### DATA TO EXAMINE
- Opening Delimiter -
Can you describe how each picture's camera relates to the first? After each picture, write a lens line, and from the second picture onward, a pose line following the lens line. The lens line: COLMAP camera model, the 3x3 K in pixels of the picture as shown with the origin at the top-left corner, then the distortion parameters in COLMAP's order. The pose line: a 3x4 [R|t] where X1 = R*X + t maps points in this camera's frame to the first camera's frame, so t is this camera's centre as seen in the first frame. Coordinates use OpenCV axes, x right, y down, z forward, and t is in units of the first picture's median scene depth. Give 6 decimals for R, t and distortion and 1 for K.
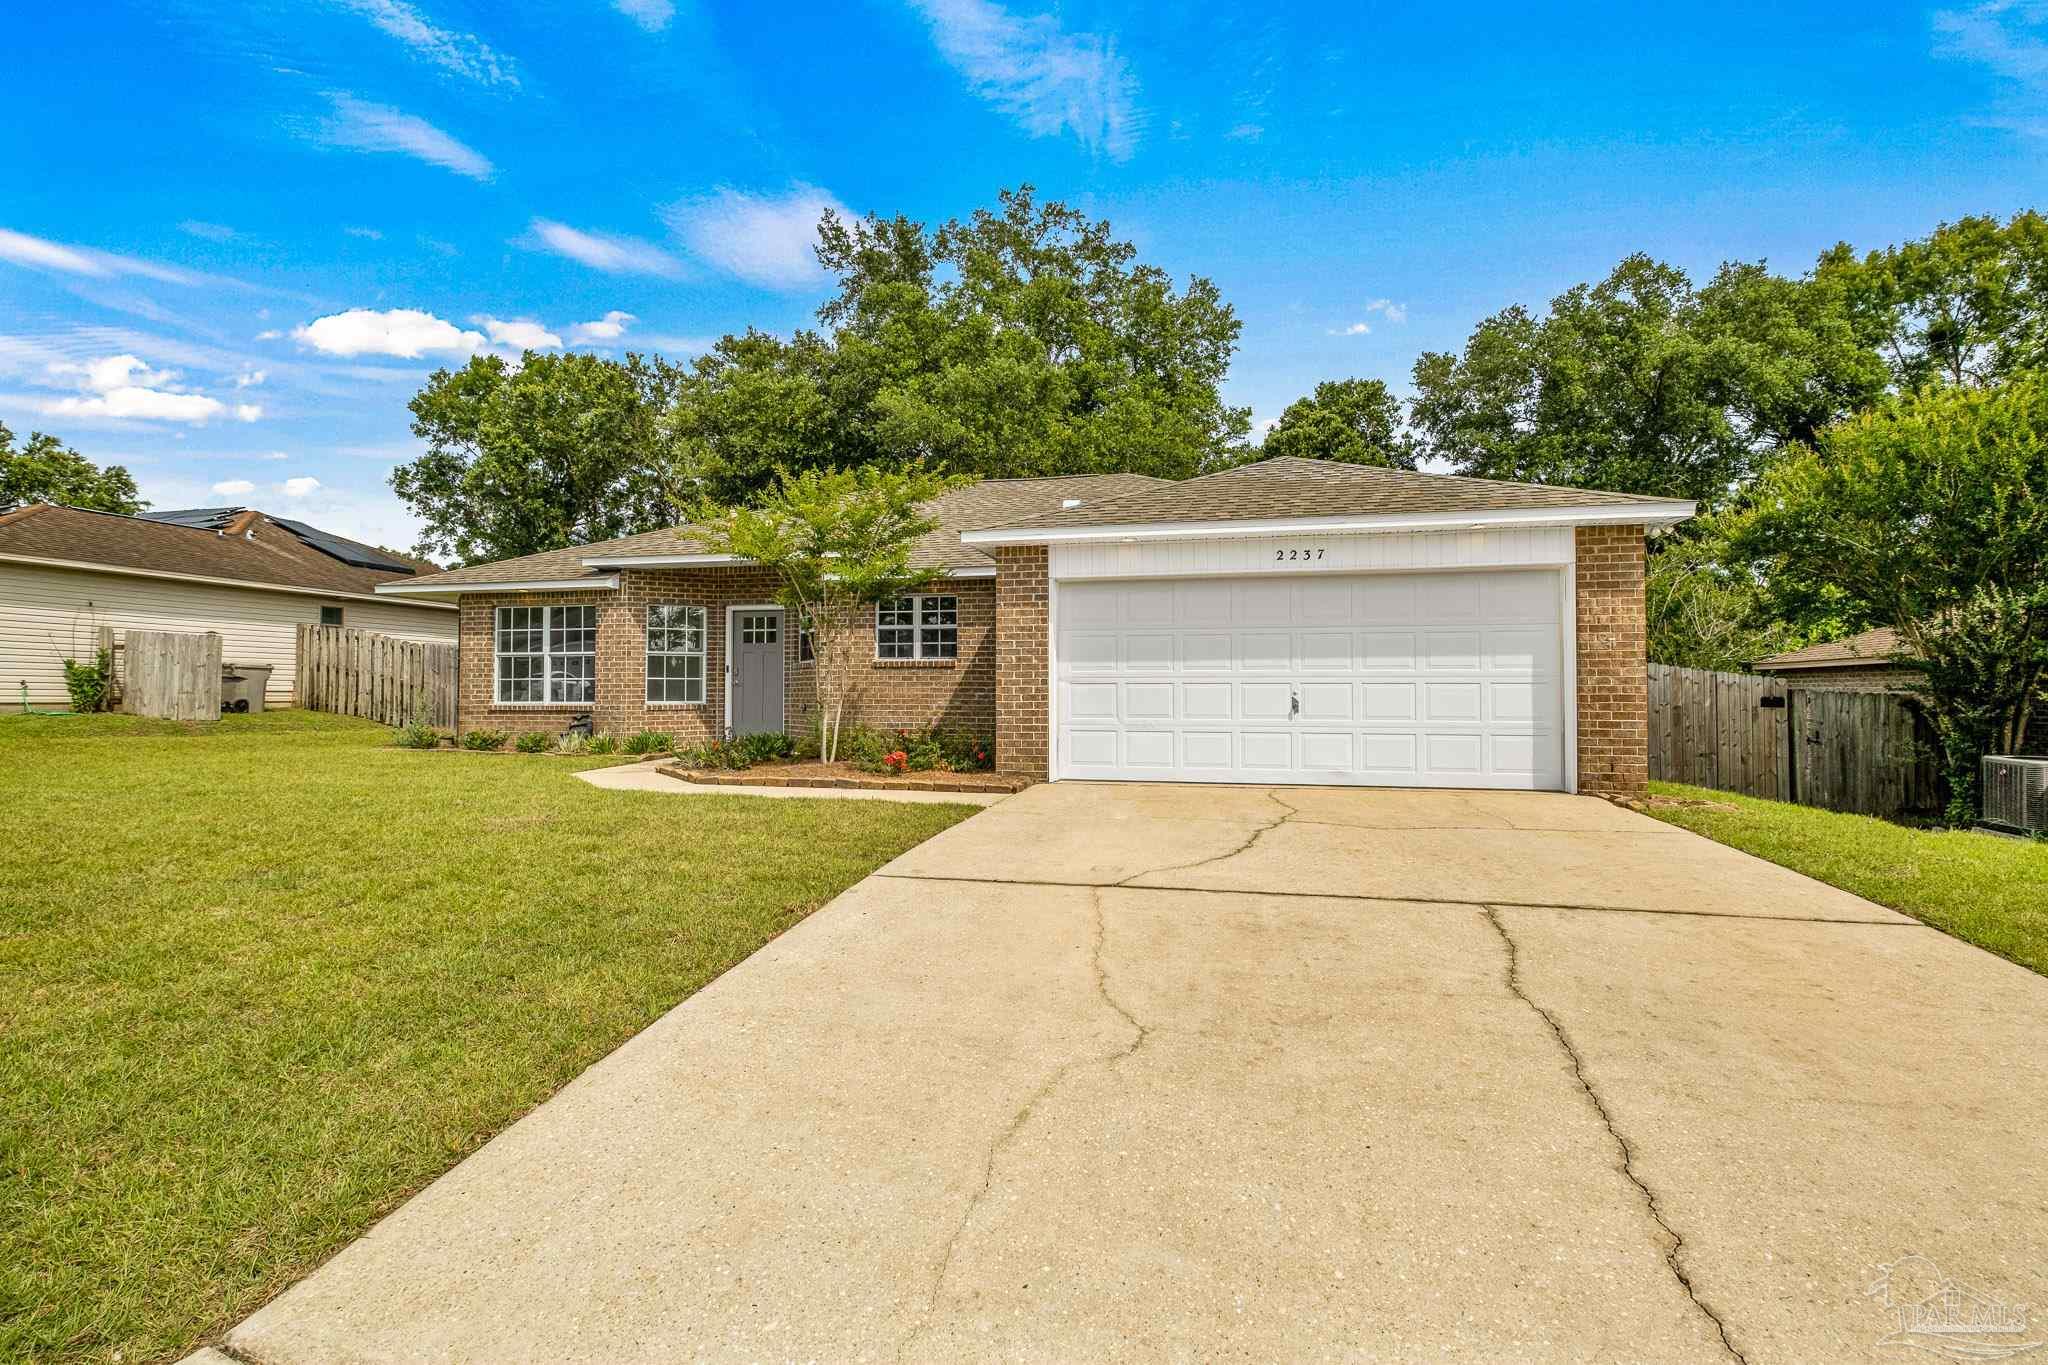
lens RADIAL K [[971.0, 0, 1024.0], [0, 971.0, 682.5], [0, 0, 1]] dist [-0.003232, -0.000586]
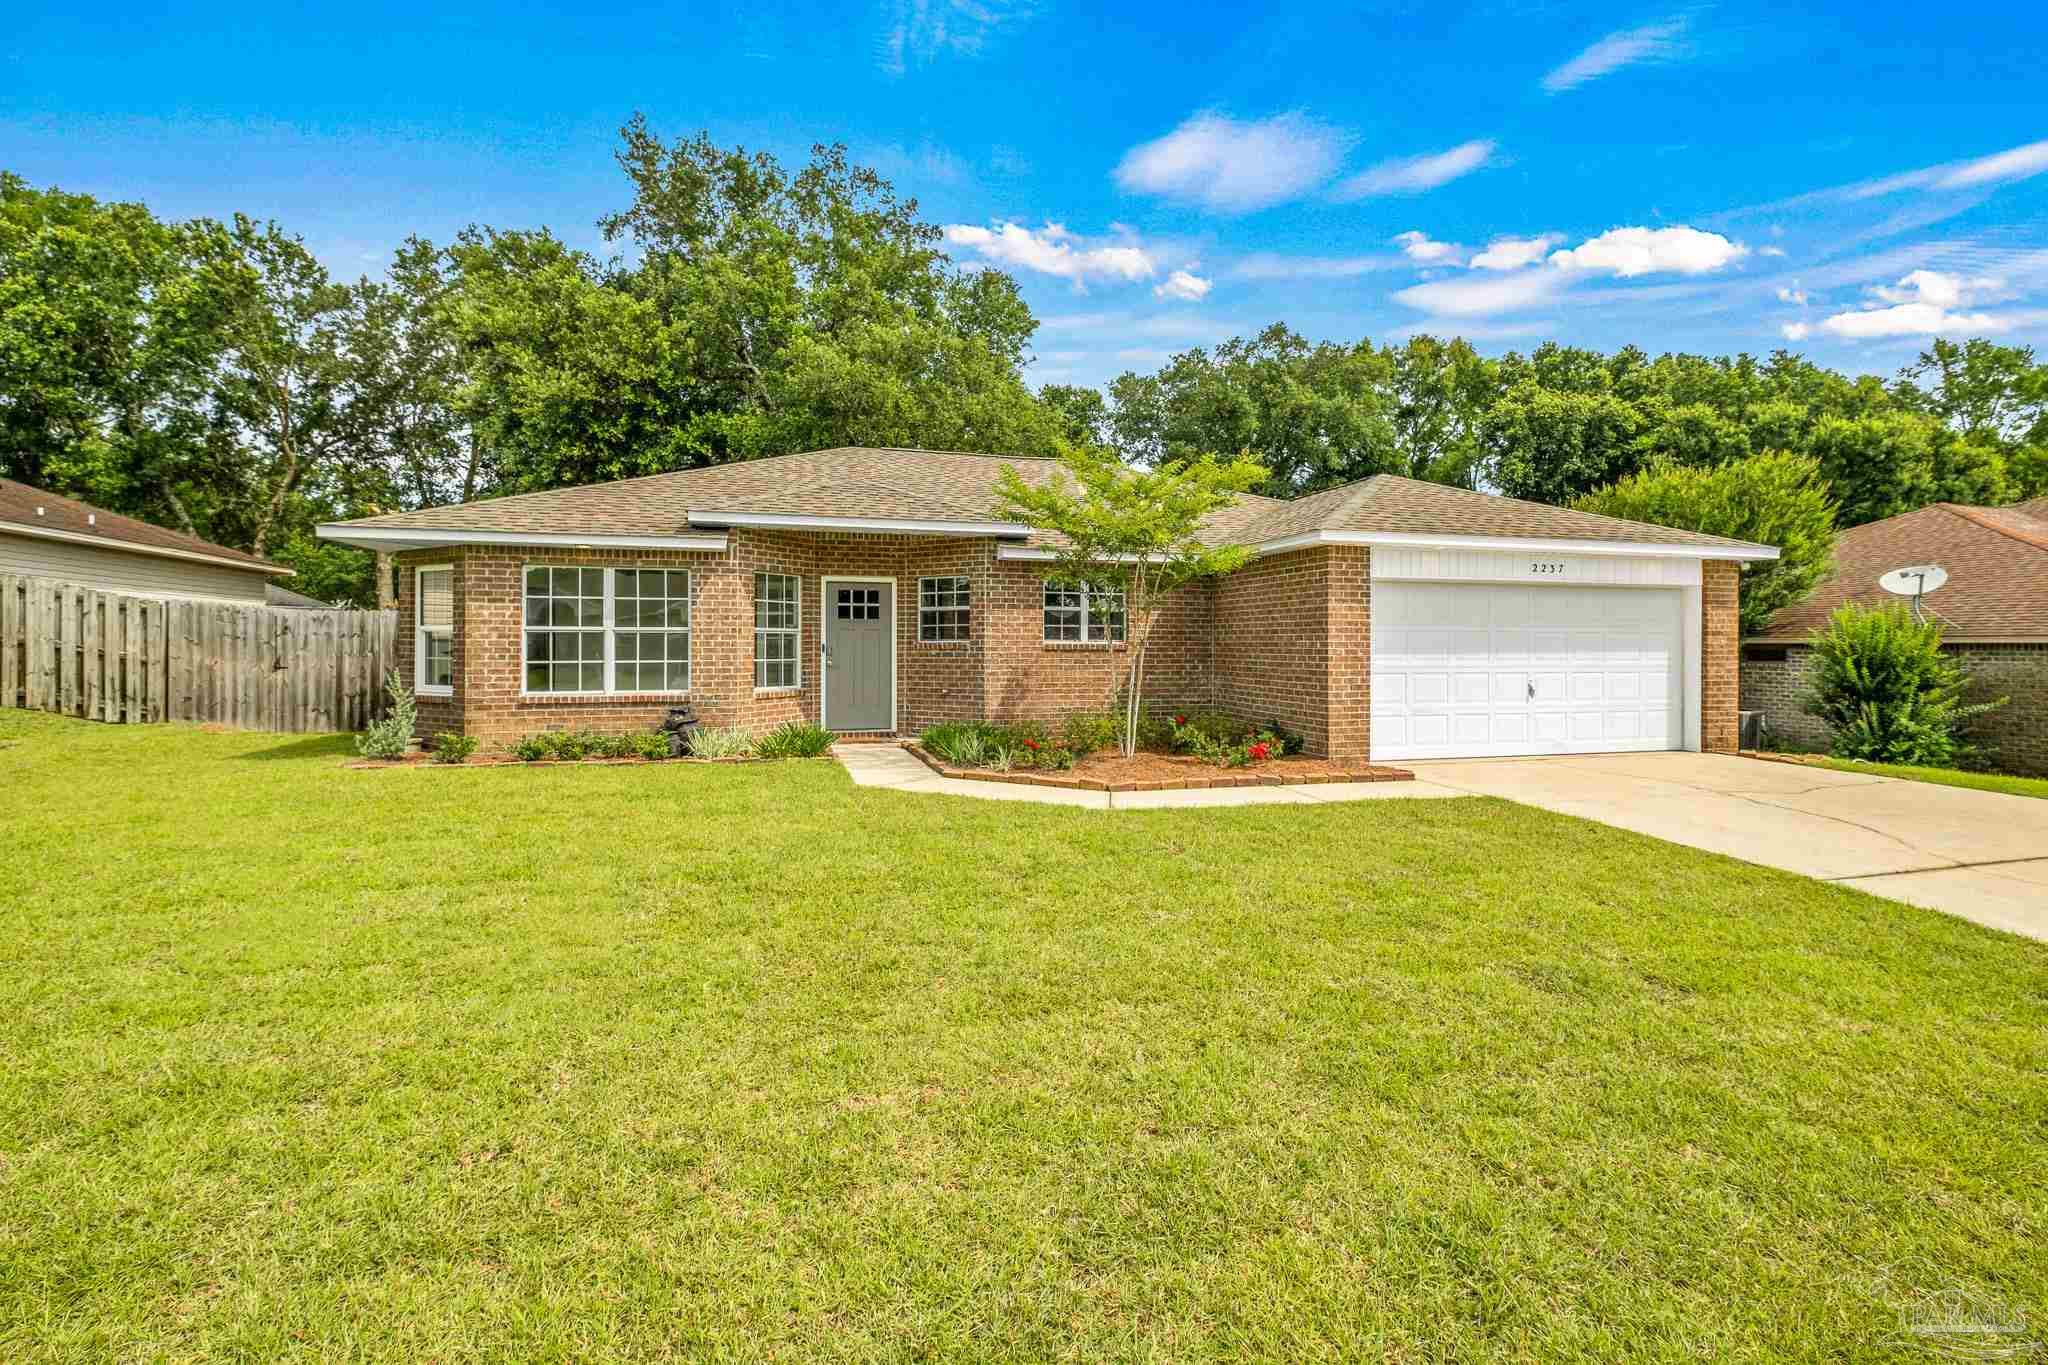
lens RADIAL K [[888.6, 0, 1022.0], [0, 888.6, 661.4], [0, 0, 1]] dist [-0.003032, -0.000472]
pose [[0.876149, -0.006274, 0.481999, -0.562787], [-0.007544, 0.999614, 0.026726, -0.026219], [-0.481981, -0.027052, 0.875764, 0.224771]]
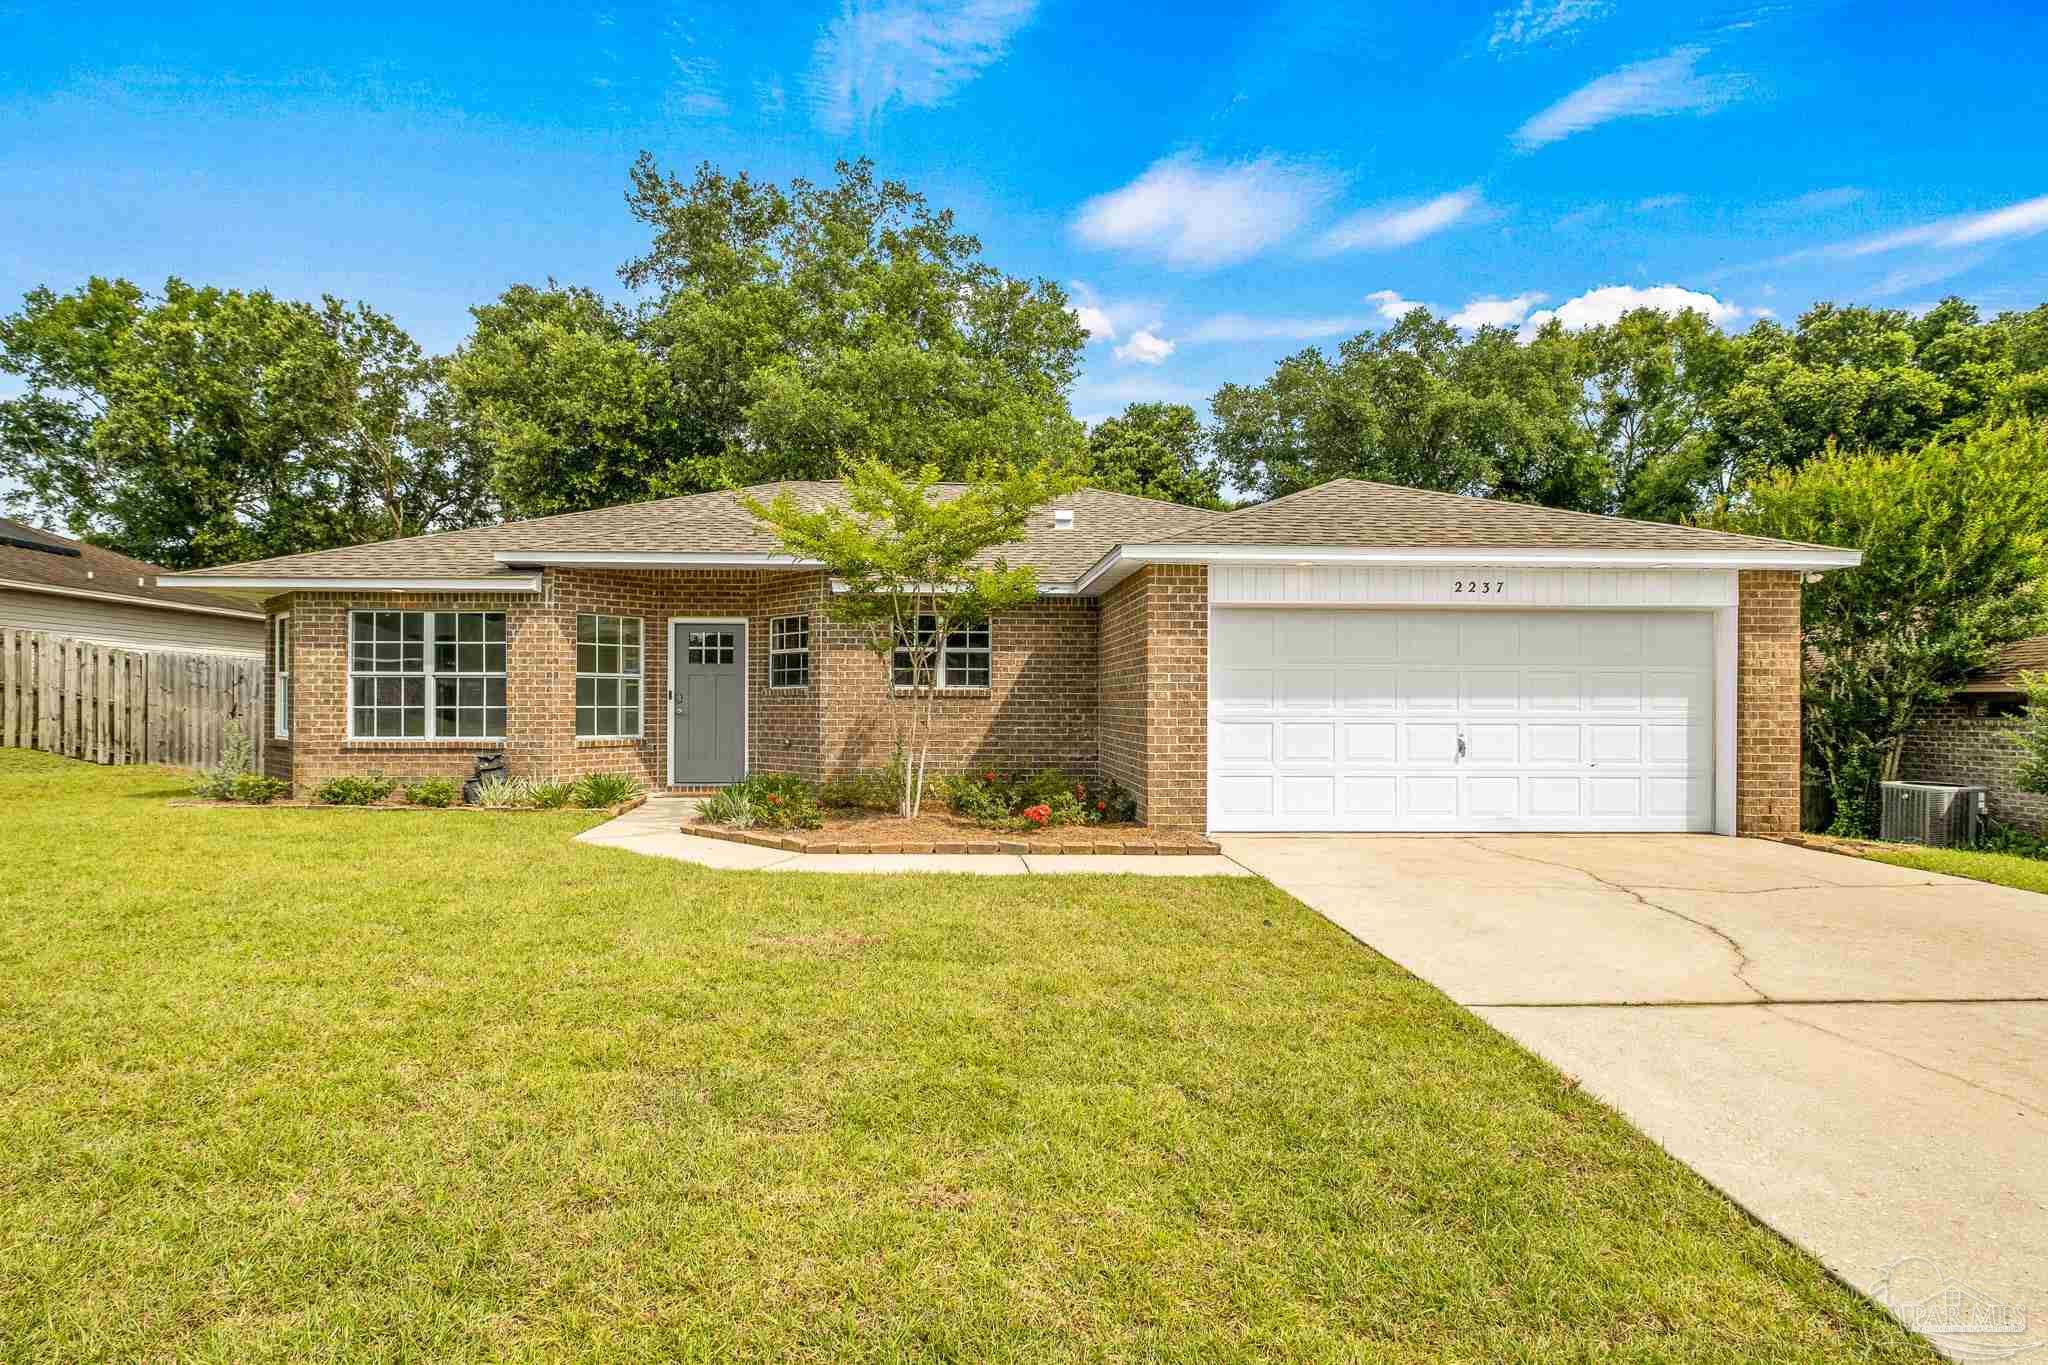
lens RADIAL K [[978.4, 0, 978.7], [0, 978.4, 718.1], [0, 0, 1]] dist [-0.002052, 0.000204]
pose [[0.964088, -0.000012, 0.265583, -0.288344], [-0.006564, 0.999693, 0.023872, -0.016772], [-0.265501, -0.024758, 0.963793, 0.145929]]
- Closing Delimiter -
### PROMPT
Everything in the listing except the pictures must be reproduced exactly.

### YOUR RESPONSE
Can you describe how each picture's camera relates to the first? After each picture, write a lens line, and from the second picture onward, a pose line following the lens line. The lens line: COLMAP camera model, the 3x3 K in pixels of the picture as shown with the origin at the top-left corner, then the distortion parameters in COLMAP's order. The pose line: a 3x4 [R|t] where X1 = R*X + t maps points in this camera's frame to the first camera's frame, so t is this camera's centre as seen in the first frame. Coordinates use OpenCV axes, x right, y down, z forward, and t is in units of the first picture's median scene depth. Give 6 decimals for R, t and distortion and 1 for K.
lens RADIAL K [[971.0, 0, 1024.0], [0, 971.0, 682.5], [0, 0, 1]] dist [-0.003232, -0.000586]
lens RADIAL K [[888.6, 0, 1022.0], [0, 888.6, 661.4], [0, 0, 1]] dist [-0.003032, -0.000472]
pose [[0.876149, -0.006274, 0.481999, -0.562787], [-0.007544, 0.999614, 0.026726, -0.026219], [-0.481981, -0.027052, 0.875764, 0.224771]]
lens RADIAL K [[978.4, 0, 978.7], [0, 978.4, 718.1], [0, 0, 1]] dist [-0.002052, 0.000204]
pose [[0.964088, -0.000012, 0.265583, -0.288344], [-0.006564, 0.999693, 0.023872, -0.016772], [-0.265501, -0.024758, 0.963793, 0.145929]]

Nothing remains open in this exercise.